*Exercise prompt*
Nothing but the lines from the start of the records through the line that contains "table_cell [606, 1005, 711, 1039]" is to be copied, and each is to be copied exactly.

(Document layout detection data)

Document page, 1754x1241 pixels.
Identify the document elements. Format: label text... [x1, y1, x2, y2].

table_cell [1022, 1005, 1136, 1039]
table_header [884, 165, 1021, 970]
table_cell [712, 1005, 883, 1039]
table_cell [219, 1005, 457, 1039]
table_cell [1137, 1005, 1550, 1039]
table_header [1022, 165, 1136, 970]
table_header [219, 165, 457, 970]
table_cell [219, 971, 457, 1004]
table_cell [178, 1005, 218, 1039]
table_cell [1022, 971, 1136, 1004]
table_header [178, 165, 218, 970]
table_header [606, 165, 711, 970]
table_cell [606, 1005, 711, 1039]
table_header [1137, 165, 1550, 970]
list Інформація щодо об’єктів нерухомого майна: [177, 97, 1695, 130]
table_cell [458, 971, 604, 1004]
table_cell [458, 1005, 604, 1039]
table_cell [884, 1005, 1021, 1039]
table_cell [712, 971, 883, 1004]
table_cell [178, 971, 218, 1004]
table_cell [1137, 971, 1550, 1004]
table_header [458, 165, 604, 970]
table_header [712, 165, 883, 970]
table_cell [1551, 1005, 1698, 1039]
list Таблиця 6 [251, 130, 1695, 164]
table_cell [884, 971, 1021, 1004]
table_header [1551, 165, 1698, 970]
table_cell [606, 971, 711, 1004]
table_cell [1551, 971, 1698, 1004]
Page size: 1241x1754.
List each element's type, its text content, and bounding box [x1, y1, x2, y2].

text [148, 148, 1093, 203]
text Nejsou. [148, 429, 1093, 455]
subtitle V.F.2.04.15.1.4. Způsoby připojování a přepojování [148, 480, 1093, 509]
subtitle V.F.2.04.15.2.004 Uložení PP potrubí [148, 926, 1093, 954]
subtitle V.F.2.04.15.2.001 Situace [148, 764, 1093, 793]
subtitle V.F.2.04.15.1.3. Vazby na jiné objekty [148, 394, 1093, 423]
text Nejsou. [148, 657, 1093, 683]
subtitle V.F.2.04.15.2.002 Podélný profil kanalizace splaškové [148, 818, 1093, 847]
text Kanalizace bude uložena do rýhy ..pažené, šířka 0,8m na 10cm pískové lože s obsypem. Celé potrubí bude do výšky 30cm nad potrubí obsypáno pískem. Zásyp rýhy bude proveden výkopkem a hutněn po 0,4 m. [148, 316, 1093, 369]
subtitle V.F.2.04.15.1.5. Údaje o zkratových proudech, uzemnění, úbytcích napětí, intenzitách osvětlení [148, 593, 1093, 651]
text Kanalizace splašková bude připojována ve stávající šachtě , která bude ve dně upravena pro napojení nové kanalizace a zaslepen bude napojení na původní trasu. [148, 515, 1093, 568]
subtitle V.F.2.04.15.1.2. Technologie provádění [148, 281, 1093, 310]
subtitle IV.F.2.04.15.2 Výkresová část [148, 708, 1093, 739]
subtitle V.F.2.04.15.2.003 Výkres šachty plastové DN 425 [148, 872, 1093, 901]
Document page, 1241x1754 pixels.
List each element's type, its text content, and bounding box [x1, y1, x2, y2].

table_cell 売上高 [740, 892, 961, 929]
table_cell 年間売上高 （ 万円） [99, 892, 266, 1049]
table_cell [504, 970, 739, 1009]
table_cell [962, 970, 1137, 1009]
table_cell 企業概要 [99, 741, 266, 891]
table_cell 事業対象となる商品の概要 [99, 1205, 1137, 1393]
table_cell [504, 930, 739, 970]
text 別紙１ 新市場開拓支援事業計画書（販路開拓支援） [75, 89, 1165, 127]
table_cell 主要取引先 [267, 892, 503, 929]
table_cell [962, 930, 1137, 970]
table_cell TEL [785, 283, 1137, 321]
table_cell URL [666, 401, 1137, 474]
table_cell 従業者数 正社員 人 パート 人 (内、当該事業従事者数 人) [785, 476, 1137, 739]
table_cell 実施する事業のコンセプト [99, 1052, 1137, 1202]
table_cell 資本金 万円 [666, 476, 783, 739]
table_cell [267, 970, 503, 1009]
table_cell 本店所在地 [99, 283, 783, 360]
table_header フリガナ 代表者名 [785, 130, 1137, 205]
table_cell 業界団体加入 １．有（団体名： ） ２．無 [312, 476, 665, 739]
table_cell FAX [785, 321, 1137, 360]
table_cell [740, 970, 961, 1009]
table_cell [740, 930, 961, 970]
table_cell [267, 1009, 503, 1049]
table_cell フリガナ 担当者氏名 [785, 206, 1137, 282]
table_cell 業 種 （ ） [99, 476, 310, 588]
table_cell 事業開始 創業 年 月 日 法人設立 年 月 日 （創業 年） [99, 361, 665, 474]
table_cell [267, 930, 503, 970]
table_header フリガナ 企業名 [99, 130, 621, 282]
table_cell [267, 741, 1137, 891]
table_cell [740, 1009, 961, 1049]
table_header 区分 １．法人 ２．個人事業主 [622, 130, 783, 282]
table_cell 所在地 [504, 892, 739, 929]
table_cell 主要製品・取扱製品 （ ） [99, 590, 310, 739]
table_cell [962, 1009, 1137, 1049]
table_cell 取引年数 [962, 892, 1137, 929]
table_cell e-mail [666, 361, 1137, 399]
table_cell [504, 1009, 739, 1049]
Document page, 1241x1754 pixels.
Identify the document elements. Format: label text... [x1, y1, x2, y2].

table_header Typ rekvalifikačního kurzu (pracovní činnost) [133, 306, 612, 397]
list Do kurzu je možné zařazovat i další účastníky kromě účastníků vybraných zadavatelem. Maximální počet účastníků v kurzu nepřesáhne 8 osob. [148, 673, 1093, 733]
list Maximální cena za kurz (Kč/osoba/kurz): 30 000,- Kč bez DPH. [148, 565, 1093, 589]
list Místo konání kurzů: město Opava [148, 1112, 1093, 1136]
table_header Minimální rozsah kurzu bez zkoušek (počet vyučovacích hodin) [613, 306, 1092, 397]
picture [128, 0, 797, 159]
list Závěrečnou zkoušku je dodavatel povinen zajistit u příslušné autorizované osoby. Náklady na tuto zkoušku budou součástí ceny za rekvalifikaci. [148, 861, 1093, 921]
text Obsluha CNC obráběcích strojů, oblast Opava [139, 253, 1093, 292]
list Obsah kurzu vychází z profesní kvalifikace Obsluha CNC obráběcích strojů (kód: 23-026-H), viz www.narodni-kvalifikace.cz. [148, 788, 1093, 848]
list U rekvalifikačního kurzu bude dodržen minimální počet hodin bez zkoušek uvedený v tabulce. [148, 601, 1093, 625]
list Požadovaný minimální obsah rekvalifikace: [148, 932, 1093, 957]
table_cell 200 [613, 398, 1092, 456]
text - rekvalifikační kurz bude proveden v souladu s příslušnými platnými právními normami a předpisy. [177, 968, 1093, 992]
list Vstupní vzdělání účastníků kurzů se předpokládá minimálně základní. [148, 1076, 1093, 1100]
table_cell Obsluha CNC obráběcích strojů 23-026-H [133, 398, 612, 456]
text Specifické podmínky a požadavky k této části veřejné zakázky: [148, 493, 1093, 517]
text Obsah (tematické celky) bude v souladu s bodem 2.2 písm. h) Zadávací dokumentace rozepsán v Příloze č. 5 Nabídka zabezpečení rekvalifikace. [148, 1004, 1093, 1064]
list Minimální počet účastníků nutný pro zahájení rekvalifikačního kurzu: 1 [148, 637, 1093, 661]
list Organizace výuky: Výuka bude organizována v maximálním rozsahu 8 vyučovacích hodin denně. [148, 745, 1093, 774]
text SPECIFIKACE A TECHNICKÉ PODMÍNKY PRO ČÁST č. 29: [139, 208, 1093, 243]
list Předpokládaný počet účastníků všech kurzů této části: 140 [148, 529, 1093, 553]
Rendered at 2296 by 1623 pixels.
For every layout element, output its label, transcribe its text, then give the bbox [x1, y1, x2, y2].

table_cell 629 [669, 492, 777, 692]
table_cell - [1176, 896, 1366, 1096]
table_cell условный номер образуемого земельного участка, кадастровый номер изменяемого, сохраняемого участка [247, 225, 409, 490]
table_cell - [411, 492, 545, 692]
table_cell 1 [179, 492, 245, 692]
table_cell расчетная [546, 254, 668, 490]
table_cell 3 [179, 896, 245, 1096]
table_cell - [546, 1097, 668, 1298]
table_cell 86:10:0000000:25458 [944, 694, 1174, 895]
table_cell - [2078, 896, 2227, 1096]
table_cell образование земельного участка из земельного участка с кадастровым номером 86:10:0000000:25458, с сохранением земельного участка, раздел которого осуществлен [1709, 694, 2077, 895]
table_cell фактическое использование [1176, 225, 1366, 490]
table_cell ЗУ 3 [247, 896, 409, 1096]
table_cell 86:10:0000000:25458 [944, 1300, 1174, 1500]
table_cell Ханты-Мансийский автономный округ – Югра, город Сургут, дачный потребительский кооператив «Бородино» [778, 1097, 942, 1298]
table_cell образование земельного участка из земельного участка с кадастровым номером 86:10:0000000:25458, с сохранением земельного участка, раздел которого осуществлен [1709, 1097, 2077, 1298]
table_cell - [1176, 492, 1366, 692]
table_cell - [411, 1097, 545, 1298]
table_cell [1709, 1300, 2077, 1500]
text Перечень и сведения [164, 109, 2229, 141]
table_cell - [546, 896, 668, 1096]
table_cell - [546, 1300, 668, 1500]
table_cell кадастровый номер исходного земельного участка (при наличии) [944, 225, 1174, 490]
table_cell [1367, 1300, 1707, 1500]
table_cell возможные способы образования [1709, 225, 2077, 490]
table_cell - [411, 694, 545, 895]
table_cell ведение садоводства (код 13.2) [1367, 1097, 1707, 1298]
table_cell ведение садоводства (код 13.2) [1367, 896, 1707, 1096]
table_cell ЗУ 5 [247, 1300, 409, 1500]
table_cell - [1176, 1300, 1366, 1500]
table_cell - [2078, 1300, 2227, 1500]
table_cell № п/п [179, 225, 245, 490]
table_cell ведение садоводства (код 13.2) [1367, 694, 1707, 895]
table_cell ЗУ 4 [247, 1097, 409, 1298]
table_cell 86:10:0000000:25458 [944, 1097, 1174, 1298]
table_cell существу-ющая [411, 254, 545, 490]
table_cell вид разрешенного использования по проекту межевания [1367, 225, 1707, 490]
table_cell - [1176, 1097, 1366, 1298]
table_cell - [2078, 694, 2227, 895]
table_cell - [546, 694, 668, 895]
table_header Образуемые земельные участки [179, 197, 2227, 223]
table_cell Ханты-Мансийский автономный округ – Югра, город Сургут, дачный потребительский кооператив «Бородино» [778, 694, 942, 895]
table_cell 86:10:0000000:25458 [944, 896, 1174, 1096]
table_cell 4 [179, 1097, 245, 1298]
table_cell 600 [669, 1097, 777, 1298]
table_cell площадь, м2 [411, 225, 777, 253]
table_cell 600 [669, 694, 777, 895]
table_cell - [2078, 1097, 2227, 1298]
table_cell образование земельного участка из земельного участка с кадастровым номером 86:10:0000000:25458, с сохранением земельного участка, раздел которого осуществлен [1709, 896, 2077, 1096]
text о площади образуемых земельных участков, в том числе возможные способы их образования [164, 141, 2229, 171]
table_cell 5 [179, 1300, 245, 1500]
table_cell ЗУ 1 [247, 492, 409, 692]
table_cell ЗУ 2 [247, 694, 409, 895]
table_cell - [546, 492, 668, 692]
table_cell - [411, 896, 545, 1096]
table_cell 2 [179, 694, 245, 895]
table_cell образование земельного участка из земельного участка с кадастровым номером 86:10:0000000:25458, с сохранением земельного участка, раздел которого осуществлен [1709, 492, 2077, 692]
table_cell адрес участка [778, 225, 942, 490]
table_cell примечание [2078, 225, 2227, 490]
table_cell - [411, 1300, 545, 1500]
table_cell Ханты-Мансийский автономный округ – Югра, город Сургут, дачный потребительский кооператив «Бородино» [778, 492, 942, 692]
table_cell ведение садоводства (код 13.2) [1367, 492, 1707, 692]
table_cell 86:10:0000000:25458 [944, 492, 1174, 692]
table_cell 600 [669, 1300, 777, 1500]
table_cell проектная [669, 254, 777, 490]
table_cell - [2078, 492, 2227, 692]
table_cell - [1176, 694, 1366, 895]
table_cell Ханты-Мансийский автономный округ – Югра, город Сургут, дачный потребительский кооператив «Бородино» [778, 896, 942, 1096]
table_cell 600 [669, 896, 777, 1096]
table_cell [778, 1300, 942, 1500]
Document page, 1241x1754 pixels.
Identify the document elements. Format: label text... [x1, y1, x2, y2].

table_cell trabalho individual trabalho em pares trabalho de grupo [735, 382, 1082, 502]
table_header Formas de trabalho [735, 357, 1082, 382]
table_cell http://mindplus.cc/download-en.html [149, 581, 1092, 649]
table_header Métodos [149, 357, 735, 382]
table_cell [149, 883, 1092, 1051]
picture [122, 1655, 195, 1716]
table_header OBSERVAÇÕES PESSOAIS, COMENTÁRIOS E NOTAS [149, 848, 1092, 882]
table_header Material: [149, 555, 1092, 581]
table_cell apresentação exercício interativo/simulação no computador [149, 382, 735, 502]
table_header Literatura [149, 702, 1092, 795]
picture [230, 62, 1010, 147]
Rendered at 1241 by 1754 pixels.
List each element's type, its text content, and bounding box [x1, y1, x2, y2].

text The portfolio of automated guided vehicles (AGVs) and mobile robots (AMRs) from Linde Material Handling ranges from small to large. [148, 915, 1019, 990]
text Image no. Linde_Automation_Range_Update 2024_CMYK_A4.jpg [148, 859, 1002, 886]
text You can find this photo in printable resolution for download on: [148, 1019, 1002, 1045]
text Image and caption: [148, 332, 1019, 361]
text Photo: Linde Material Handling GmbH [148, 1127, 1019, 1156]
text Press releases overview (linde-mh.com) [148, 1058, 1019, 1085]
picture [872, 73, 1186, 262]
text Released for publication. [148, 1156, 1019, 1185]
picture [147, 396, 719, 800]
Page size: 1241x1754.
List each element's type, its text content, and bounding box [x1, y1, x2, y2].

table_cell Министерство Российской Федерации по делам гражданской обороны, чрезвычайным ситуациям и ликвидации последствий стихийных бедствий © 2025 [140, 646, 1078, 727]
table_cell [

*Problem solution*
Document page, 1754x1241 pixels.
Identify the document elements. Format: label text... [x1, y1, x2, y2].

table_cell [1022, 1005, 1136, 1039]
table_header [884, 165, 1021, 970]
table_cell [712, 1005, 883, 1039]
table_cell [219, 1005, 457, 1039]
table_cell [1137, 1005, 1550, 1039]
table_header [1022, 165, 1136, 970]
table_header [219, 165, 457, 970]
table_cell [219, 971, 457, 1004]
table_cell [178, 1005, 218, 1039]
table_cell [1022, 971, 1136, 1004]
table_header [178, 165, 218, 970]
table_header [606, 165, 711, 970]
table_cell [606, 1005, 711, 1039]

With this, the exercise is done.